Background:
Pulmonary vein isolation (PVI) is the standard approach in catheter ablation for atrial fibrillation (AF). Very High-Power Short-Duration (vHPSD) ablation, delivering 90W over 4 seconds using the QDOT MICRO™ catheter (Biosense Webster, Diamond Bar, CA, USA), has been developed to reduce procedure time while ensuring lesion durability and safety. Pulsed Field Ablation (PFA) with the Farapulse™ system (Boston Scientific, Marlborough, MA, USA) is a non-thermal technique based on electroporation, aiming to selectively affect myocardial tissue and spare surrounding structures. While both vHPSD and PFA aim to achieve rapid and durable PVI with minimal collateral damage, head-to-head comparisons in a standardized clinical setting are still lacking.
Objective:
To compare procedure characteristics, safety, and arrhythmia recurrence at 12 months between vHPSD and PFA in patients undergoing first-time ablation for AF using a PVI-only strategy.
Methods:
We retrospectively analyzed 244 consecutive patients with paroxysmal or persistent AF who underwent de novo PVI at a single center between 2021 and 2024. Patients received either vHPSD ablation (90W/4s, QDOT MICRO™, n=155) or PFA using the Farapulse™ system (n=89).
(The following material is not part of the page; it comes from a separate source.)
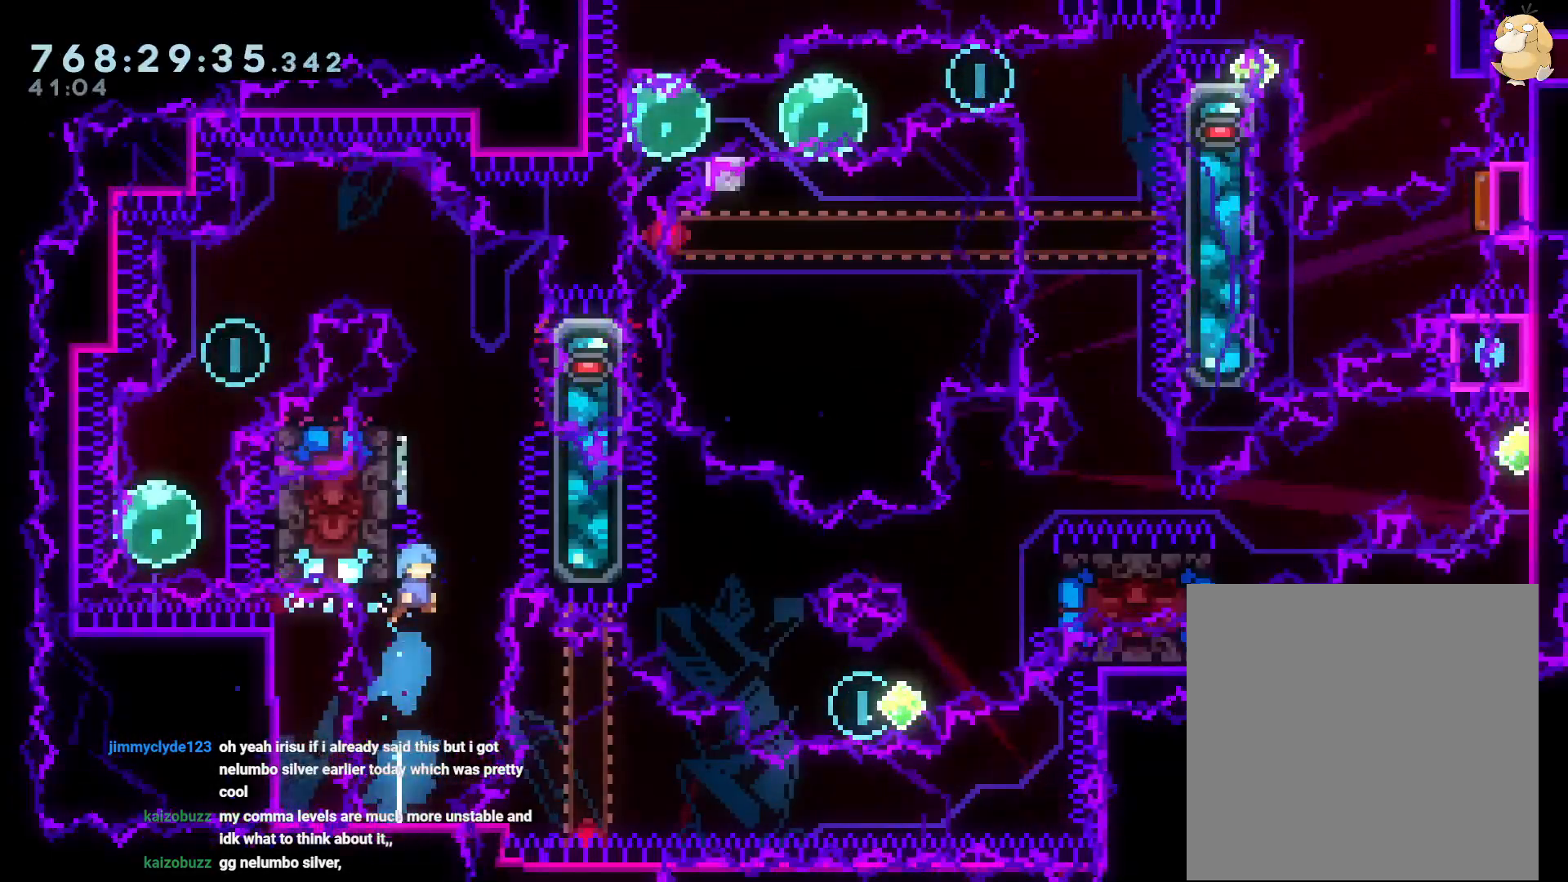
{"buttons": ["A", "B", "DPAD_LEFT"], "left_stick": "center", "right_stick": "center", "events": [[83, "DPAD_LEFT", "down"], [133, "B", "down"], [483, "A", "down"]]}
Only procedures following a strict PVI-only approach, without additional lines or substrate modification, were included. Baseline characteristics, procedure times, radiation exposure, and complication rates were recorded. Follow-up included regular clinical evaluations and rhythm monitoring over 12 months, excluding a 90-day blanking period. Standard statistical methods were used to compare both groups.
Results:
Baseline characteristics were comparable between groups. Mean procedure time was significantly shorter in the PFA group (48.17 ± 12.78 min) compared to the vHPSD group (75.06 ± 27.01 min, P<0.01). Entry and exit block were achieved in all cases. Major complications were rare and did not differ significantly (0% in PFA vs. 1.29% in vHPSD, P=0.53). Minor complications were also similar (3.37% in PFA vs. 2.58% in vHPSD, P=0.71). Radiation exposure was lower in the vHPSD group (655 ± 536.8 cGy·cm² vs. 949.4 ± 687.9 cGy·cm², P<0.01), as was fluoroscopy time (7.27 ± 4.55 min vs. 11.61 ± 4.54 min, P<0.01). Recurrence rates after 12 months were similar (16.77% in vHPSD vs. 16.85% in PFA, P=0.99). Pulmonary vein reconnection patterns in patients undergoing repeat ablation will be presented at the congress.
Conclusion:
Both vHPSD and PFA are safe and effective for first-time PVI in patients with AF. PFA resulted in shorter procedure times, while vHPSD was associated with lower radiation exposure. Recurrence rates were comparable at one year. Further follow-up will clarify whether these differences affect long-term outcomes.